Task data below:

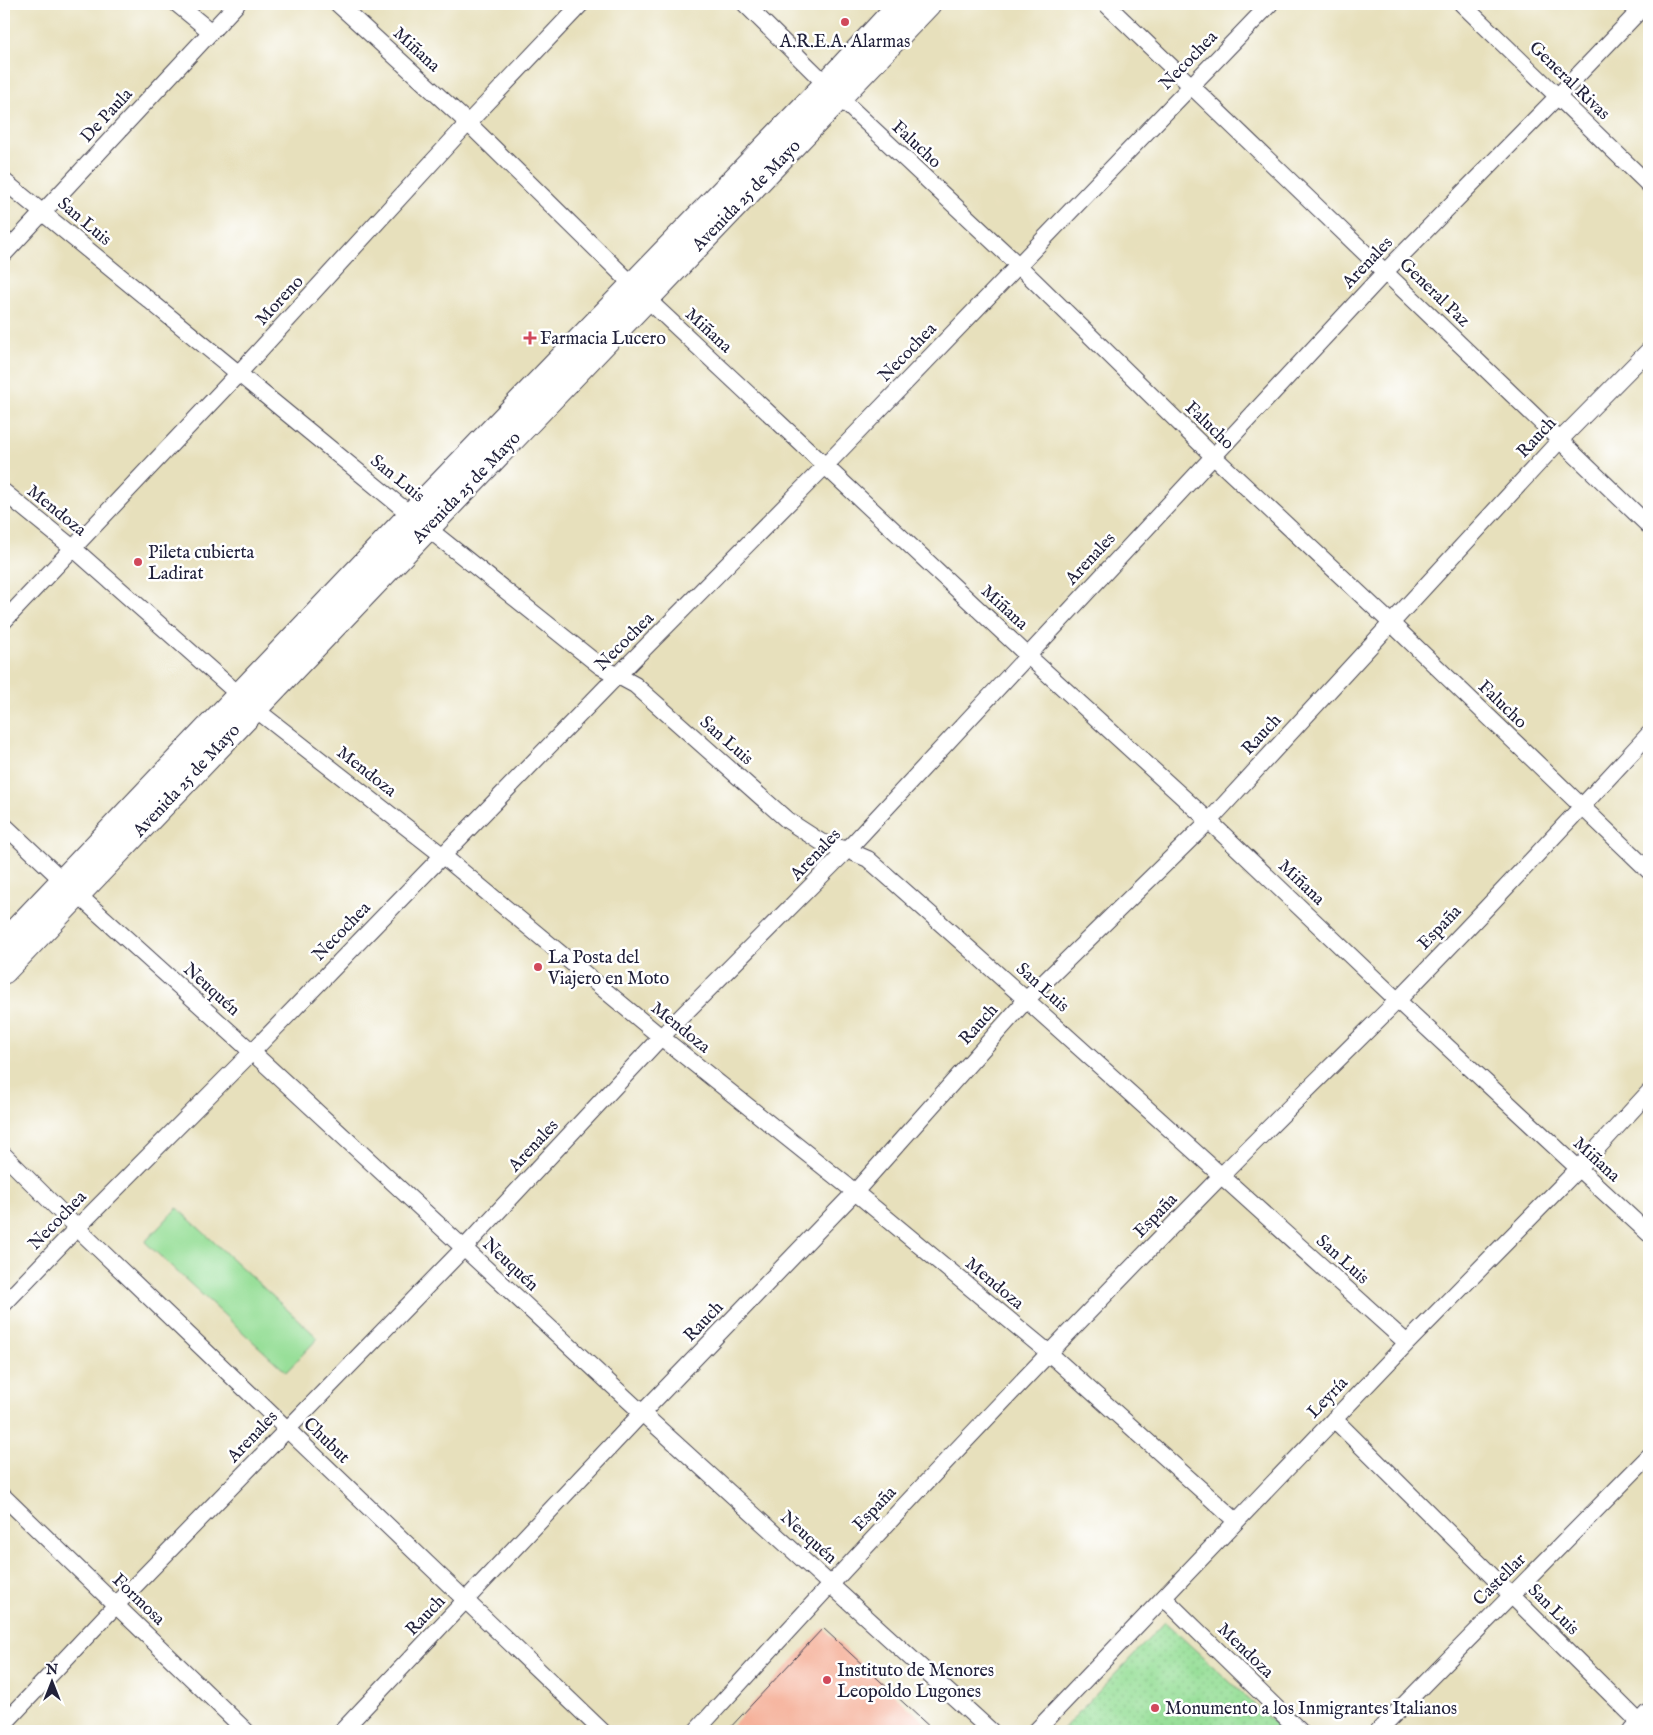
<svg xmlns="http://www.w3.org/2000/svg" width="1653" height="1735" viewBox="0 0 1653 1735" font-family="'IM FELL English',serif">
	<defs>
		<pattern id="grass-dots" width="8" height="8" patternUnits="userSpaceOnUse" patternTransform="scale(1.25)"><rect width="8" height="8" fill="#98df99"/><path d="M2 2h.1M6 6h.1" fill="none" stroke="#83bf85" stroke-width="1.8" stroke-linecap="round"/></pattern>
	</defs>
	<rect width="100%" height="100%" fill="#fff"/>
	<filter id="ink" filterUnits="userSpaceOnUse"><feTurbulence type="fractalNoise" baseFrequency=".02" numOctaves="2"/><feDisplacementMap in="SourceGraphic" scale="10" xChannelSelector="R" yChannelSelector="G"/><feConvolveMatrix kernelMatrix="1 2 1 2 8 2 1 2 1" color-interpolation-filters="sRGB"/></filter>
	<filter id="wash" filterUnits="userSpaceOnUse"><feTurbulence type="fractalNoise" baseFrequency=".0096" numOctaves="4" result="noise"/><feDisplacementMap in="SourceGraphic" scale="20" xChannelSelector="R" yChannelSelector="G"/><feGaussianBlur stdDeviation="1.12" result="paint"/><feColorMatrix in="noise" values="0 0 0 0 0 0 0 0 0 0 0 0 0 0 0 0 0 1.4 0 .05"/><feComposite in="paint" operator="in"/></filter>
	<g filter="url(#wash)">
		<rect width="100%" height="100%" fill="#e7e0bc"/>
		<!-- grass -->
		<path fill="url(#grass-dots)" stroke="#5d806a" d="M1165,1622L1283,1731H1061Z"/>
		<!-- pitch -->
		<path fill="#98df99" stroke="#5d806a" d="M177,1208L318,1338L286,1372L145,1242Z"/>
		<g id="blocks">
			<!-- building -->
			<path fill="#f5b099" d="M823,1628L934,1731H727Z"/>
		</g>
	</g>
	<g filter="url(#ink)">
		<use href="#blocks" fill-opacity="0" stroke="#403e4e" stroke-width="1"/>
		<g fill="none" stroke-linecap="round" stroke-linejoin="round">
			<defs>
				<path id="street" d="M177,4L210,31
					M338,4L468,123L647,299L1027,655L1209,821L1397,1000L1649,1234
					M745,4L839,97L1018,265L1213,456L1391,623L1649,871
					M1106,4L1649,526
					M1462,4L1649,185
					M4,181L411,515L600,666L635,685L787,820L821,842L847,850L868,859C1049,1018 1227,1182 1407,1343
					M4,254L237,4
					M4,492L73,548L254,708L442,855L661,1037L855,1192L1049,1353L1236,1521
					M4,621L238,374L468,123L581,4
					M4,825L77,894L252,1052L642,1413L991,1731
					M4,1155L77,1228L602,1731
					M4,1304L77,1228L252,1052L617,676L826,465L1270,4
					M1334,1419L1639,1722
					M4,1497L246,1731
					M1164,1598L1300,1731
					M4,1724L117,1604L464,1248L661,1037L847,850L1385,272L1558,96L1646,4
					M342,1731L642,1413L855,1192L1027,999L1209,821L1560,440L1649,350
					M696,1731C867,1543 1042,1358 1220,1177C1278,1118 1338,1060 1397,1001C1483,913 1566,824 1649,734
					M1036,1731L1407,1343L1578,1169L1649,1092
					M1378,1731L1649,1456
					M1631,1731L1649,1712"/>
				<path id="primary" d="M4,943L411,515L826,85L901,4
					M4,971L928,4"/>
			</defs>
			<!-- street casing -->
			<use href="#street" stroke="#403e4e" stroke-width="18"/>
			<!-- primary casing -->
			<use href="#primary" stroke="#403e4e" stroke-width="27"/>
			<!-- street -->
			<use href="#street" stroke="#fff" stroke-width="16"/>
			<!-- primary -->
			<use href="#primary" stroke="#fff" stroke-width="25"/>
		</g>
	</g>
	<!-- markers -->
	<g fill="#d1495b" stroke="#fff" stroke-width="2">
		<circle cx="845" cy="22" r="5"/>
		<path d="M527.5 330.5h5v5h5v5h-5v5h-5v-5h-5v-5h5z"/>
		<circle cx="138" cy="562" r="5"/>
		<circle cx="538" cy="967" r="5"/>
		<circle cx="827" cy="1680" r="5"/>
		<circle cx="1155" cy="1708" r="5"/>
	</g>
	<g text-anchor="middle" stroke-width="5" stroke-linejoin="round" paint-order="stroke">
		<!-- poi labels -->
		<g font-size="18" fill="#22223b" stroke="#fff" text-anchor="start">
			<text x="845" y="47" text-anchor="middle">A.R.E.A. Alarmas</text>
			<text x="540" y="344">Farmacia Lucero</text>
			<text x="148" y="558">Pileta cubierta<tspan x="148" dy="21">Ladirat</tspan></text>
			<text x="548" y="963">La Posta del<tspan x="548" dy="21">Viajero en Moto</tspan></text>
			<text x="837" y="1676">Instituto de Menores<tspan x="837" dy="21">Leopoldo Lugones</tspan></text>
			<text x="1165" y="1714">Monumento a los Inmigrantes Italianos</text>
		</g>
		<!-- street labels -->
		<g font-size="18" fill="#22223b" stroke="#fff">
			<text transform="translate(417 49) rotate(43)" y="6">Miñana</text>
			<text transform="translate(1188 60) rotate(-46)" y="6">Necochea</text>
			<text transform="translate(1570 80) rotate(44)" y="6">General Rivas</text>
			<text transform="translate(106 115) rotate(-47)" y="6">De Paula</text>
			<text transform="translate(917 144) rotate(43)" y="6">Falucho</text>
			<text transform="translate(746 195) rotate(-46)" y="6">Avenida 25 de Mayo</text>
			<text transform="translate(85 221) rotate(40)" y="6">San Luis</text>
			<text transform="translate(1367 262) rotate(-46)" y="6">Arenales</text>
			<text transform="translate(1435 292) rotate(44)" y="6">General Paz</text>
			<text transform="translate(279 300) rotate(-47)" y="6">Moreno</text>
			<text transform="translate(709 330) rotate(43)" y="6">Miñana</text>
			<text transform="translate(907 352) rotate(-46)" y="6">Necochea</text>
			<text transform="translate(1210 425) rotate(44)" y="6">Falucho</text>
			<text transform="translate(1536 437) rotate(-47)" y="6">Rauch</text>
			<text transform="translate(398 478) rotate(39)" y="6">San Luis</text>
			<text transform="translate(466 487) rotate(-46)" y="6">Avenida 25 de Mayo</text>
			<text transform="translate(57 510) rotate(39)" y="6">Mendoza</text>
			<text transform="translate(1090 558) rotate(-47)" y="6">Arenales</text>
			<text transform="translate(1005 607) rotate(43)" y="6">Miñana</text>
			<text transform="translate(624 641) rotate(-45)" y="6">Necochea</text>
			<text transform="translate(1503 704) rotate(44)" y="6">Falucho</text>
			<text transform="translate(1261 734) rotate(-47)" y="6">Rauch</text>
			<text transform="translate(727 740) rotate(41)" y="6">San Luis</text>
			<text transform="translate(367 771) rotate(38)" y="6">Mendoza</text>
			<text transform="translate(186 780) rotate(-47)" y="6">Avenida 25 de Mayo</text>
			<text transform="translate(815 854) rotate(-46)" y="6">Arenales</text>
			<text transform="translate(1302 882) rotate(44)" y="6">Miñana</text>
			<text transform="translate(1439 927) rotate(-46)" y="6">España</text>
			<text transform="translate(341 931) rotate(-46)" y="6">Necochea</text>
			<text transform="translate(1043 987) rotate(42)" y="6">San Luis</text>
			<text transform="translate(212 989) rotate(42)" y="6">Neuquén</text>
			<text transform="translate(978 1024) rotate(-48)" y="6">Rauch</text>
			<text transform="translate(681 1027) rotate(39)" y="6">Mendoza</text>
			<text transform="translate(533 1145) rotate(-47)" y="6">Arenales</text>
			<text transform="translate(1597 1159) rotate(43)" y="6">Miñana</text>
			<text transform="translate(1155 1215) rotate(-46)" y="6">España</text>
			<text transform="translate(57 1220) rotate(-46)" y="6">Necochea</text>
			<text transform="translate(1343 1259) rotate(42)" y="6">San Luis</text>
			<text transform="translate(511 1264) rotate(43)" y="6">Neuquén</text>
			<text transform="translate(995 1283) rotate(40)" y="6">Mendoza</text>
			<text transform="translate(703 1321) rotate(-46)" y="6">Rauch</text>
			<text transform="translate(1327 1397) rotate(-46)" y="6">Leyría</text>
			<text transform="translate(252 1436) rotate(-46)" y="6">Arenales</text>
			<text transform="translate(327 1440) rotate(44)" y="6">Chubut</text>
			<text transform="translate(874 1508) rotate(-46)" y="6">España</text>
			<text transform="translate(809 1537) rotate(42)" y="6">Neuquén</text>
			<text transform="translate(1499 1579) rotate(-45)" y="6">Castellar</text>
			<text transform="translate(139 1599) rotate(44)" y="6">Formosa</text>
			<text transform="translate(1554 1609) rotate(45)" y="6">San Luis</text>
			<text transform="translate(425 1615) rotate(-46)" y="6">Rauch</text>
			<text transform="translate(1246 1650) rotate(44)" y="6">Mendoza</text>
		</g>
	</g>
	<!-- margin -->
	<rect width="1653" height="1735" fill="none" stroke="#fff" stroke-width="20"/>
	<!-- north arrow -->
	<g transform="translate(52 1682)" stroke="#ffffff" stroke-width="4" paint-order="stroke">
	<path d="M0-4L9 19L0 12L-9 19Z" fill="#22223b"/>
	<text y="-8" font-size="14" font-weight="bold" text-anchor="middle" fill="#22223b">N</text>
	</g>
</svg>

End of Task data.

Exercise brief ▸
Copy out each line of the data that holds the string "filter".

Result for this task ▸
	<filter id="ink" filterUnits="userSpaceOnUse"><feTurbulence type="fractalNoise" baseFrequency=".02" numOctaves="2"/><feDisplacementMap in="SourceGraphic" scale="10" xChannelSelector="R" yChannelSelector="G"/><feConvolveMatrix kernelMatrix="1 2 1 2 8 2 1 2 1" color-interpolation-filters="sRGB"/></filter>
	<filter id="wash" filterUnits="userSpaceOnUse"><feTurbulence type="fractalNoise" baseFrequency=".0096" numOctaves="4" result="noise"/><feDisplacementMap in="SourceGraphic" scale="20" xChannelSelector="R" yChannelSelector="G"/><feGaussianBlur stdDeviation="1.12" result="paint"/><feColorMatrix in="noise" values="0 0 0 0 0 0 0 0 0 0 0 0 0 0 0 0 0 1.4 0 .05"/><feComposite in="paint" operator="in"/></filter>
	<g filter="url(#wash)">
	<g filter="url(#ink)">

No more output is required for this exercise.